Tragedy behind Australia’s world-class burns technology treatment RECELL: Robert Gottliebsen

The Australian, Tuesday, November 8, 2022, Link Here: One of Australia’s best known, and most successful medical breakthroughs has been the burns treatment process developed in Western Australia, which was highlighted after the 2002 Bali bombings.

But it is also one of the most tragic.

The US has now embraced the Australian technology as its burns standard treatment. It’s rare for the US to rank Australian technology first in an important medical treatment area like burns.

Australia’s next burns frontier will be Japan. And now the US has embraced the Australian burns technology the breakthrough looks set to revolutionise the US treatment of soft tissue injuries and vitiligo, which came into community prominence via the late Michael Jackson.

The tragedy arises because Australians not living in Perth who are badly burned must either fly to Perth or to the US to be treated with Australian technology.

How Australians lost at home but won abroad is one of the more remarkable stories involving. Australian technology.

Back in 2002 Professor Fiona Wood and colleague Marie Stoner at Royal Perth Hospital inspired Australians when they treated the badly burned victims of the Bali bombing with their unique “spray-on skin” technique.

Three years later Wood became Australian of the year and both Wood and Soner received our top science accolade, a Clunies Ross award. (I was on the judging panel).

Clunies Ross medals were given to scientists who took their invention to the development stage. Wood had led the formation of the public company Clinical Cell Culture to spread the Australian technology. It was listed on the ASX under the symbol “C3” which gave it a Star Wars image. It later changed its name to Avita Medical.

» WHAT YOU WILL DO:
List every medical condition named in the article on Australia's burns treatment technology. The items that follow are not needed for the task.

» SOURCE MATERIAL:
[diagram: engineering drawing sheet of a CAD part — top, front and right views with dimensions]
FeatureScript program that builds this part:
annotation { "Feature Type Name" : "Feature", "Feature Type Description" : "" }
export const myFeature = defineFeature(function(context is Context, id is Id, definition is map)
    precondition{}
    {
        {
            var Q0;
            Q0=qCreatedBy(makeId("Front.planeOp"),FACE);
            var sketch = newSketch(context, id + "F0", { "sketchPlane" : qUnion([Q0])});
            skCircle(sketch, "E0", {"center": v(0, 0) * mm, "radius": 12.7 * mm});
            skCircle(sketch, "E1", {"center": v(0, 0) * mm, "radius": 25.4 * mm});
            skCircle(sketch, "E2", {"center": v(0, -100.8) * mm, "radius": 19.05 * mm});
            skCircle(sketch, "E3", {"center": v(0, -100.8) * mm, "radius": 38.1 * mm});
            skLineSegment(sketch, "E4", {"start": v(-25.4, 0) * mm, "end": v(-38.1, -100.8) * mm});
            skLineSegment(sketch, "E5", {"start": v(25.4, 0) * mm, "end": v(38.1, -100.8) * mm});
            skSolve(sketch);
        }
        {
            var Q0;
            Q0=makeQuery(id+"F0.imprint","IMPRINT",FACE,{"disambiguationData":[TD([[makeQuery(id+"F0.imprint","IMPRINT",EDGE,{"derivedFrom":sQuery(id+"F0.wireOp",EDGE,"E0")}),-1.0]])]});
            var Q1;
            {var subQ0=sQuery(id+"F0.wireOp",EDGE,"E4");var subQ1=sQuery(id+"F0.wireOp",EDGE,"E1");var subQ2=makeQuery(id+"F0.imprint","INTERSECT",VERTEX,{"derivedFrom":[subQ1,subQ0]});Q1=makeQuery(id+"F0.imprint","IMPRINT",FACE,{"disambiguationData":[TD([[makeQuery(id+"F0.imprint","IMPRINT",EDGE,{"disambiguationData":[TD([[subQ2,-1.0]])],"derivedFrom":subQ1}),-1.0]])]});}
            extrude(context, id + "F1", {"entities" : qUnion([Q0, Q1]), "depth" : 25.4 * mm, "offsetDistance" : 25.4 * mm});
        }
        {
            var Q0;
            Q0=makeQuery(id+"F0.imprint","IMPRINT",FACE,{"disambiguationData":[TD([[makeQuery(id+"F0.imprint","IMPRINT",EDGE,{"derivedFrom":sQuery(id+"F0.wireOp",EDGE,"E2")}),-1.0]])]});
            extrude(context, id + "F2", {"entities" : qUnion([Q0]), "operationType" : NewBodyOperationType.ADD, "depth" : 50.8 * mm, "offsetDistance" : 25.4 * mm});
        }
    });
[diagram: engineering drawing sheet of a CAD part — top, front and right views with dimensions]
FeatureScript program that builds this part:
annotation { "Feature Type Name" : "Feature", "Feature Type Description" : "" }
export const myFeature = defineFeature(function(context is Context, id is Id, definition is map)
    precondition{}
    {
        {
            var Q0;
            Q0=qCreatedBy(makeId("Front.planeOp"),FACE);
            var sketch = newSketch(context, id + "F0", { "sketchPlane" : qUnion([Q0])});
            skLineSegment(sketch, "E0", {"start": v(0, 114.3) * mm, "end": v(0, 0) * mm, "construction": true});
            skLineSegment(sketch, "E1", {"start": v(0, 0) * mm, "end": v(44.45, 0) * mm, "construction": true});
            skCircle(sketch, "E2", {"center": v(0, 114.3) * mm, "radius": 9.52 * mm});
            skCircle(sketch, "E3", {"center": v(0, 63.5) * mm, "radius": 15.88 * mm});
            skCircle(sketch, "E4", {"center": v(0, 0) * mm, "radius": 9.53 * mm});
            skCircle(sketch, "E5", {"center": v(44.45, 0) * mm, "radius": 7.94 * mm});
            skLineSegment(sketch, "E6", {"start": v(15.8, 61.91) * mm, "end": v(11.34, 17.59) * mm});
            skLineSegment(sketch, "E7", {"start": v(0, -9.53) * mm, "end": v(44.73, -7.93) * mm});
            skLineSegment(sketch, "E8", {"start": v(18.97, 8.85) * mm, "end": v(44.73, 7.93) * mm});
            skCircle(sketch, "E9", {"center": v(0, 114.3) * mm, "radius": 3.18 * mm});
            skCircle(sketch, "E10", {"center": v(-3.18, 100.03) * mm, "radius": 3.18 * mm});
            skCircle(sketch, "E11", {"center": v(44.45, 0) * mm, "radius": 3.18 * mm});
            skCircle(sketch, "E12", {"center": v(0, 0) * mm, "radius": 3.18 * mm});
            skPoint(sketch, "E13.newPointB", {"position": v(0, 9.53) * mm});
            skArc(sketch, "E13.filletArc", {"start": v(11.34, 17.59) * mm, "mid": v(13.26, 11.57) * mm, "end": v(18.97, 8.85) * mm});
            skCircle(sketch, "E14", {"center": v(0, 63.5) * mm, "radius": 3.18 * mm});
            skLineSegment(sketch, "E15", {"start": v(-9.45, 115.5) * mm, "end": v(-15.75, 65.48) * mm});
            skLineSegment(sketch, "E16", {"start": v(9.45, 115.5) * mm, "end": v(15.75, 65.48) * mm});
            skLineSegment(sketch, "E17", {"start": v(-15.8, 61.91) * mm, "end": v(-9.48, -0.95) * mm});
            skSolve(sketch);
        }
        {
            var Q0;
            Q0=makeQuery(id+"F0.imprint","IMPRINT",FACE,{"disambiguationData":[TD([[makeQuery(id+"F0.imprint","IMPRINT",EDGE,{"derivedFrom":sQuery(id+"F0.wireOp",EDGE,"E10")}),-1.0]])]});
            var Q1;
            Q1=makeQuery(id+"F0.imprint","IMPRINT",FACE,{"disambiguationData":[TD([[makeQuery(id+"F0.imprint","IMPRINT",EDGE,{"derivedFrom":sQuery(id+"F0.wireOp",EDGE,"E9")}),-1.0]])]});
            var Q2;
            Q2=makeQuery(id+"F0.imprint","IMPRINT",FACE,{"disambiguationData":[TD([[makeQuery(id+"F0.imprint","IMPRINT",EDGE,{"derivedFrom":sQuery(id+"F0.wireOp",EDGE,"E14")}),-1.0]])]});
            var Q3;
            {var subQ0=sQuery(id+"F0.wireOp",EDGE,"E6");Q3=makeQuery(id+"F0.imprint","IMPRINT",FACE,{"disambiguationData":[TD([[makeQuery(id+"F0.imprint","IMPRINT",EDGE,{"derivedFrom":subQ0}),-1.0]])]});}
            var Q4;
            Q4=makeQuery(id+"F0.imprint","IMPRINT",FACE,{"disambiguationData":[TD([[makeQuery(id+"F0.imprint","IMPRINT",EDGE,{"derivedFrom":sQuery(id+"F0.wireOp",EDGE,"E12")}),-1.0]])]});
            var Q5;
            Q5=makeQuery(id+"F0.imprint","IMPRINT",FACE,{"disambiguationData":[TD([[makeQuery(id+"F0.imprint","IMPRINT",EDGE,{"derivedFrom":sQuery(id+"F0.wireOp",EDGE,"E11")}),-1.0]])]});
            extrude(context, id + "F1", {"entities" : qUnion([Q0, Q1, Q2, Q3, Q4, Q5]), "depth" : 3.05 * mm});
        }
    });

» ANSWER BELOW:
Burns, soft tissue injuries, vitiligo